Lundi, le président de la Diète polonaise, Wlodzimierz Czarzasty, a fustigé une proposition conjointe américano-israélienne visant à soutenir la candidature de M. Trump au prix Nobel de la paix.

"Je ne soutiendrai pas la motion en faveur d'un prix Nobel de la paix pour le président Trump, parce qu'il ne le mérite pas", a alors déclaré M. Czarzasty.

Il a estimé que plutôt que se rapprocher davantage de la Maison-Blanche, la Pologne devrait "renforcer les alliances existantes" telles que l'OTAN, l'ONU et l'OMS.
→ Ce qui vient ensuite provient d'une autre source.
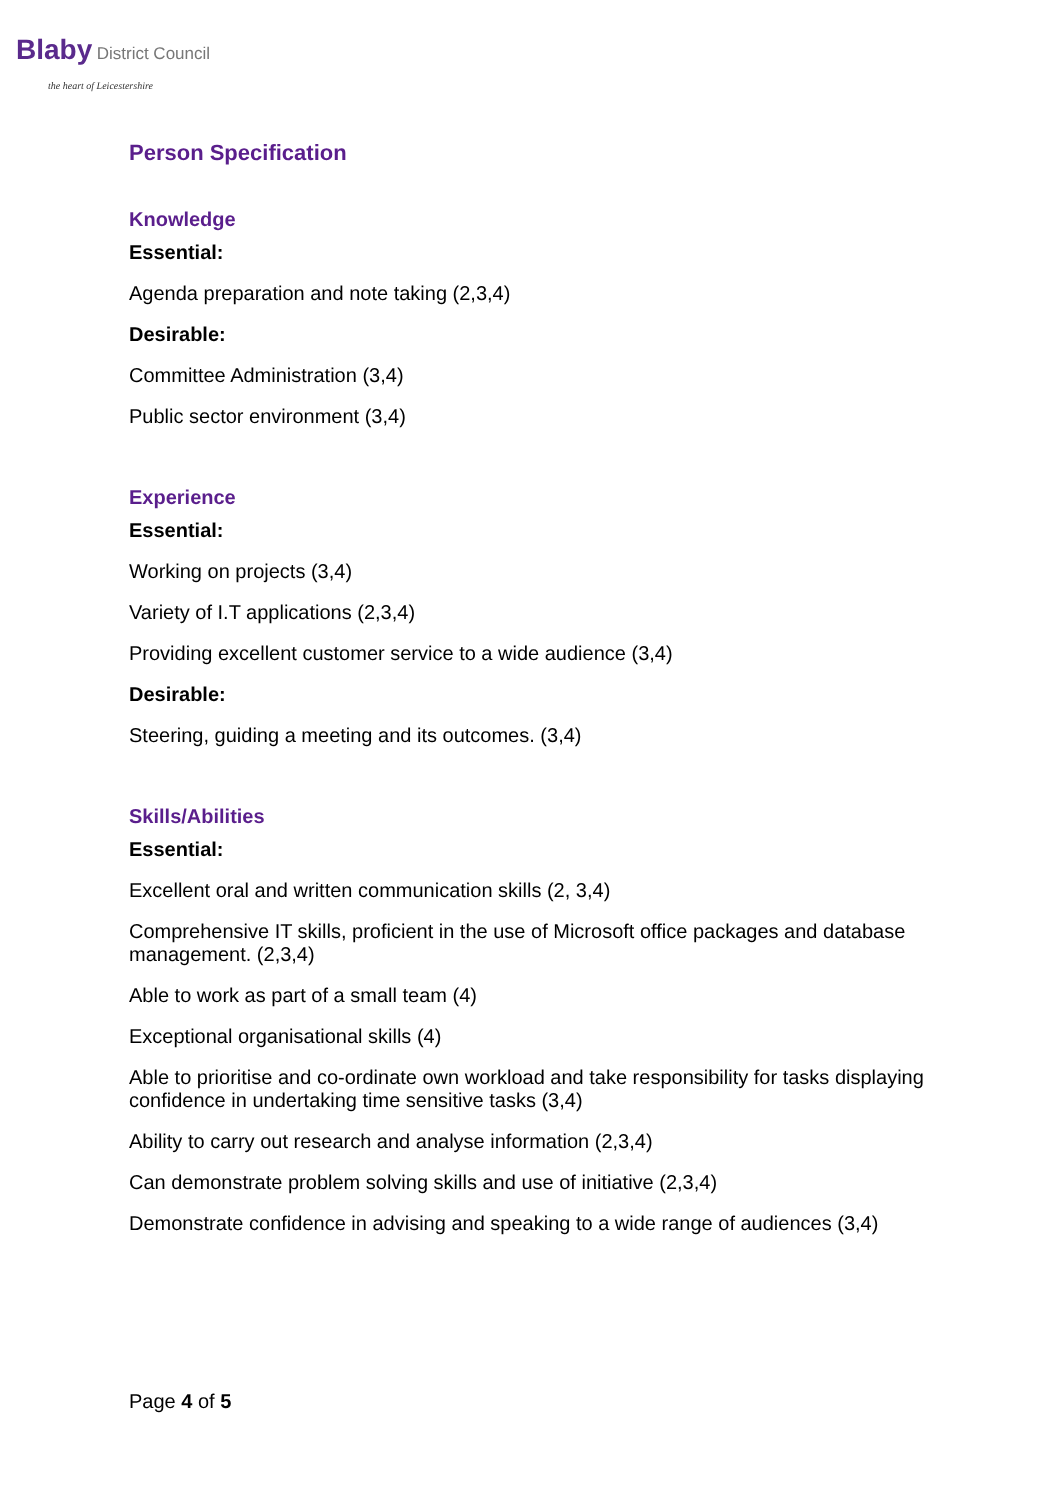Blaby District Council
the heart of Leicestershire
Person Specification
Knowledge
Essential:
Agenda preparation and note taking (2,3,4)
Desirable:
Committee Administration (3,4)
Public sector environment (3,4)
Experience
Essential:
Working on projects (3,4)
Variety of I.T applications (2,3,4)
Providing excellent customer service to a wide audience (3,4)
Desirable:
Steering, guiding a meeting and its outcomes. (3,4)
Skills/Abilities
Essential:
Excellent oral and written communication skills (2, 3,4)
Comprehensive IT skills, proficient in the use of Microsoft office packages and database management. (2,3,4)
Able to work as part of a small team (4)
Exceptional organisational skills (4)
Able to prioritise and co-ordinate own workload and take responsibility for tasks displaying confidence in undertaking time sensitive tasks (3,4)
Ability to carry out research and analyse information (2,3,4)
Can demonstrate problem solving skills and use of initiative (2,3,4)
Demonstrate confidence in advising and speaking to a wide range of audiences (3,4)
Page 4 of 5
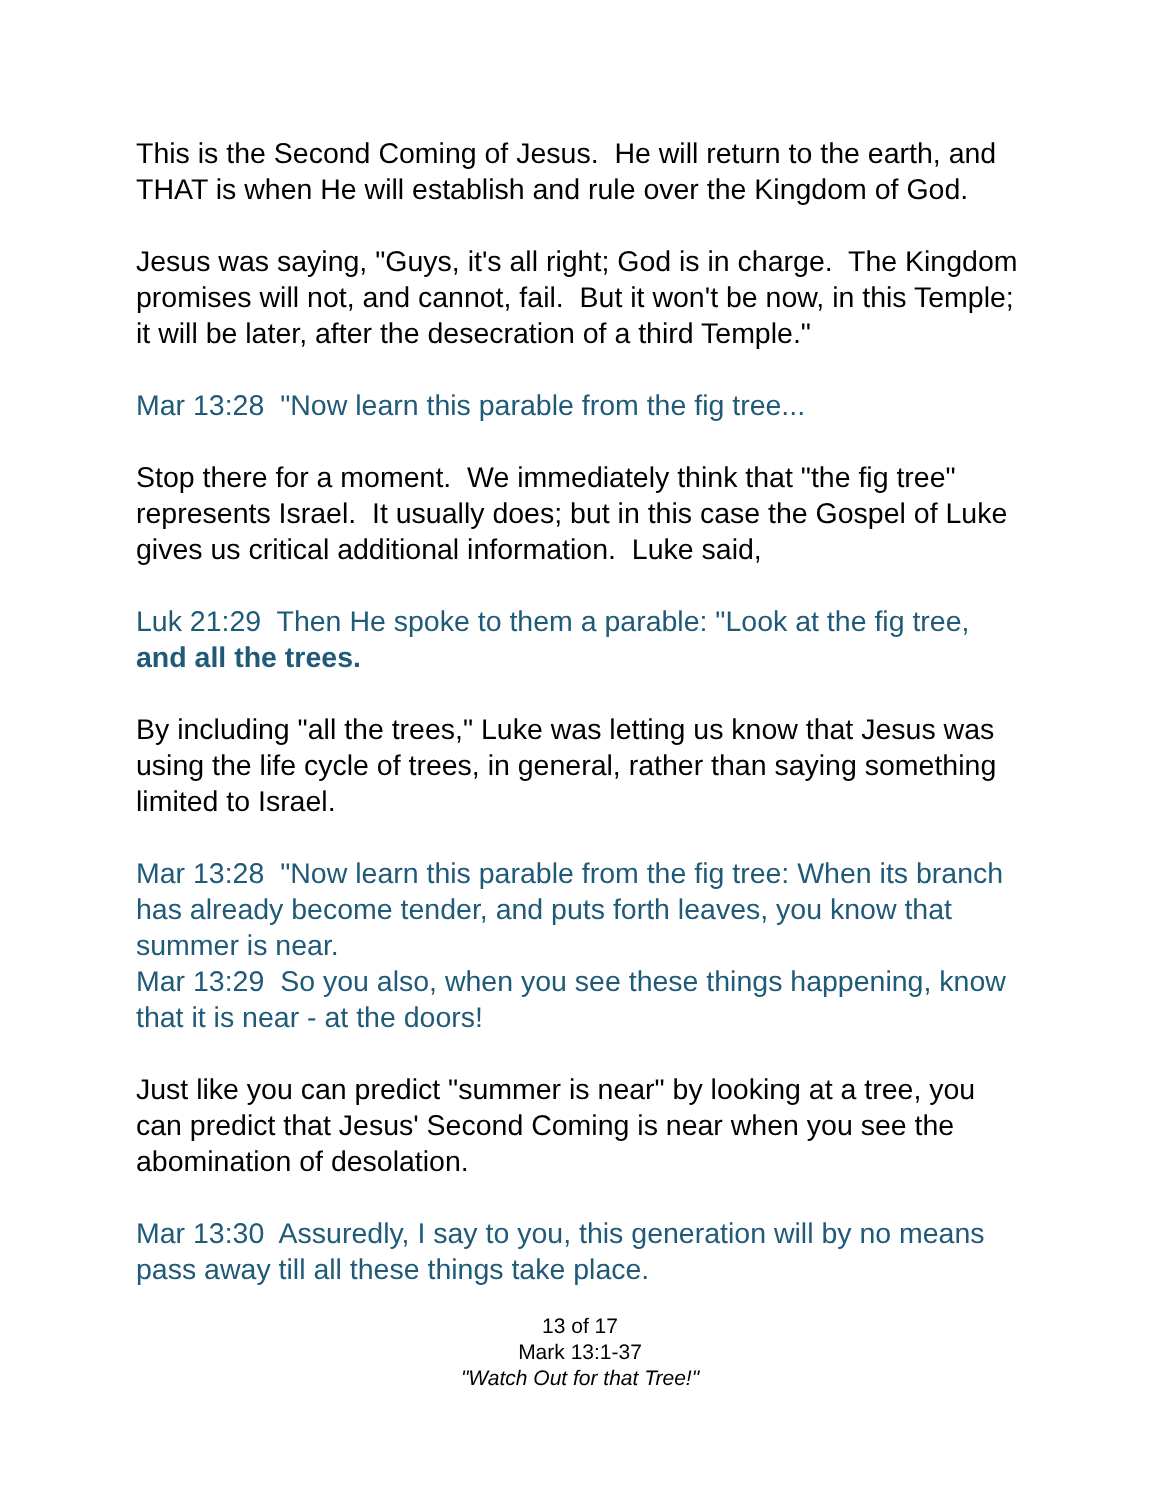This is the Second Coming of Jesus. He will return to the earth, and THAT is when He will establish and rule over the Kingdom of God.
Jesus was saying, "Guys, it's all right; God is in charge. The Kingdom promises will not, and cannot, fail. But it won't be now, in this Temple; it will be later, after the desecration of a third Temple."
Mar 13:28 "Now learn this parable from the fig tree...
Stop there for a moment. We immediately think that "the fig tree" represents Israel. It usually does; but in this case the Gospel of Luke gives us critical additional information. Luke said,
Luk 21:29 Then He spoke to them a parable: "Look at the fig tree, and all the trees.
By including "all the trees," Luke was letting us know that Jesus was using the life cycle of trees, in general, rather than saying something limited to Israel.
Mar 13:28 "Now learn this parable from the fig tree: When its branch has already become tender, and puts forth leaves, you know that summer is near.
Mar 13:29 So you also, when you see these things happening, know that it is near - at the doors!
Just like you can predict "summer is near" by looking at a tree, you can predict that Jesus' Second Coming is near when you see the abomination of desolation.
Mar 13:30 Assuredly, I say to you, this generation will by no means pass away till all these things take place.
13 of 17
Mark 13:1-37
"Watch Out for that Tree!"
Il a critiqué M. Trump, notamment pour l'imposition de tarifs douaniers aux pays européens, ses menaces d'annexer le Groenland ou ses affirmations selon lesquelles les alliés des Etats-Unis au sein de l'OTAN, dont la Pologne, seraient "restés un peu loin des lignes de front" pendant la guerre en Afghanistan.

"C'est une violation de la politique des principes et des valeurs, souvent une violation du droit international", a déclaré M. Czarzasty.

Fin janvier, avec plusieurs autres hauts responsables polonais, M. Czarzasty a dénoncé des propos du président Trump selon lesquels les États-Unis "n’avaient jamais besoin" des alliés de l'OTAN.

Il a qualifié ces affirmations de "scandaleuses".

Quarante-trois soldats polonais sont morts au sein de la coalition de l’OTAN dirigée par les Etats-Unis en Afghanistan.

Jeudi, le président de la Diète a soutenu ses propos.

"Conformément à mes valeurs, j'ai défendu les soldats polonais engagés dans des missions et je n'ai pas soutenu la candidature du président @realDonaldTrump au prix Nobel de la paix", a-t-il déclaré sur X, accueillant "avec regret" la déclaration de l'ambassadeur.

M. Czarzasty dirige le parti La Nouvelle Gauche, membre de la coalition gouvernementale pro-européenne du Premier ministre Donald Tusk, avec laquelle M. Rose a déclaré entretenir "d'excellentes relations".

Cette coalition est confrontée à une cohabitation difficile avec le président conservateur-nationaliste Karol Nawrocki, fervent soutien de M. Trump.